Eingeschränkter Rechtsschutz

Große Auswirkungen hat die Bundes-Notbremse auf den Rechtsschutz der Betroffenen. Wer Maßnahmen wie die Ausgangssperre für unverhältnismäßig hält, kann gegen die gesetzliche Regelung nur noch per Verfassungsbeschwerde das Bundesverfassungsgericht anrufen. Eine Anrufung der Oberverwaltungsgerichte bzw. Verwaltungsgerichtshöfe ist nicht mehr möglich, denn eine Normenkontrolle gem. § 47 VwGO, die gegen die Verordnungen der Landesregierungen möglich war, steht hier nicht zur Verfügung.

Sollte die Bundesregierung von ihrer Verordnungsermächtigung Gebrauch machen, wäre dennoch keine Normenkontrolle möglich, da es dieses Instrument im Land Berlin nicht gibt. Hier könnten sich Betroffene nur per Feststellungsklage an das Verwaltungsgericht Berlin wenden. Die Feststellung hätte dann aber nur Wirkung zwischen den Prozessbeteiligten (inter partes) und könnte nicht die Verordnung als Ganzes zu Fall bringen.

Der neue Notbremsen-Paragraph 28b IfSG soll nicht dauerhaft in Kraft bleiben. Wie der im November 2020 eingefügte § 28a ist er an das Bestehen einer "epidemischen Lage nationaler Tragweite" gebunden. Ob diese vorliegt, entscheidet gem. § 5 Abs. 1 IfSG der Bundestag. Er muss seit der letzten IfSG-Änderung im März mindestens alle drei Monate den Beschluss erneuern.

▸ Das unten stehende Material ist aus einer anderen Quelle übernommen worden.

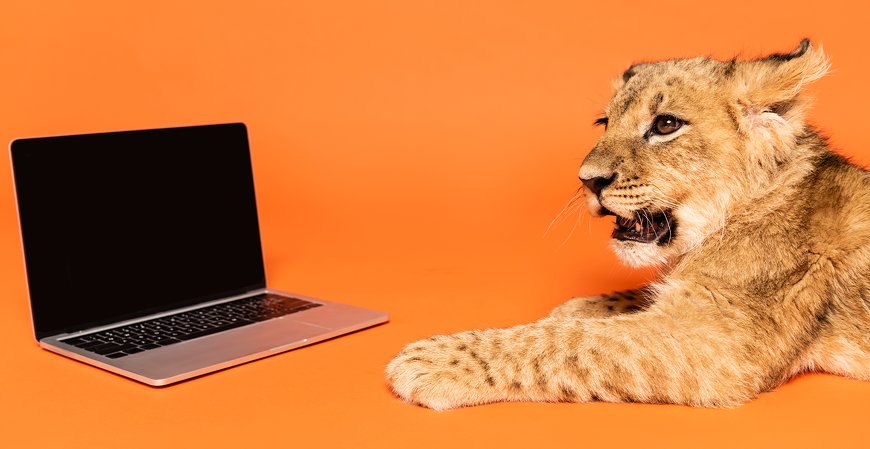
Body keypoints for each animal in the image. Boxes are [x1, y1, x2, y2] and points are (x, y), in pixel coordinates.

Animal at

Wenn der Inzidenzwert unter 100 bleibt, sind weiterhin die Verordnungen der Landesregierungen gem. § 28a i.V.m. § 32 IfSG maßgeblich. Die Länder können unterhalb der 100er-Schwelle also weiterhin selbst entscheiden, welche Beschränkungen sie einführen und welche Lockerungen sie zulassen wollen. Unterhalb der Schwelle dürfte die Flexibilität der Länder sogar steigen, weil hier keine koordinierenden Bund-Länder-Konferenzen mehr vorgesehen sind.

AfD, FDP und Linke gegen Schnellverfahren im Bundestag

Ursprünglich strebte die Bundesregierung an, dieses Gesetz noch in dieser Woche durch Bundesrat und Bundestag zu bringen. Für die notwendigen Fristverkürzungen wäre eine Zwei-Drittel-Mehrheit der Abgeordneten erforderlich gewesen. Doch AfD, FDP und die Linke wollten dieses Eilverfahren nicht mittragen.

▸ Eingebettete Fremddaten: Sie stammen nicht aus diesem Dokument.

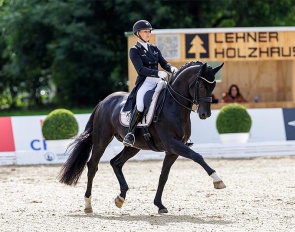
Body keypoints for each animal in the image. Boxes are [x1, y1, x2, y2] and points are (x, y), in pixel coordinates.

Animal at [59, 60, 227, 214]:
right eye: (201, 86)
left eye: (213, 86)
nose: (205, 114)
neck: (173, 106)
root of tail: (104, 101)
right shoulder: (172, 144)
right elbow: (197, 156)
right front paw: (217, 179)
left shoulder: (172, 150)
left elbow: (163, 176)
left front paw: (159, 205)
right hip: (102, 140)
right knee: (93, 166)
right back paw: (88, 204)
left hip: (134, 146)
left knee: (116, 163)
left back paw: (121, 197)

Vorgesehen ist nun folgendes Verfahren: Am Freitag wird im Bundestag die erste Lesung stattfinden. Ebenfalls am Freitag könnte es zu einer Experten-Anhörung im Gesundheitsausschuss kommen. Der federführende Gesundheitsausschuss würde dann am Montag in einer Sondersitzung seine Beschlussempfehlung treffen, so dass der Bundestag das Gesetz am Mittwoch nächster Woche beschließen könnte.

Nach wie vor geht die Bundesregierung davon aus, dass die Änderung des Infektionsschutzgesetzes keine Zustimmung des Bundesrats erfordert. Doch auch bei einem Einspruchgesetz muss der Bundesrat zu einer Sondersitzung zusammenkommen, was die Bundesregierung aber verlangen kann. Vermutlich werden die Länder aber noch die Zustimmungsbedürftigkeit durchsetzen. Dann gelten Enthaltungen als faktische Ablehnung, was nicht zuletzt den Grünen, die in elf Ländern mitregieren, doch noch starkes Gewicht geben würde.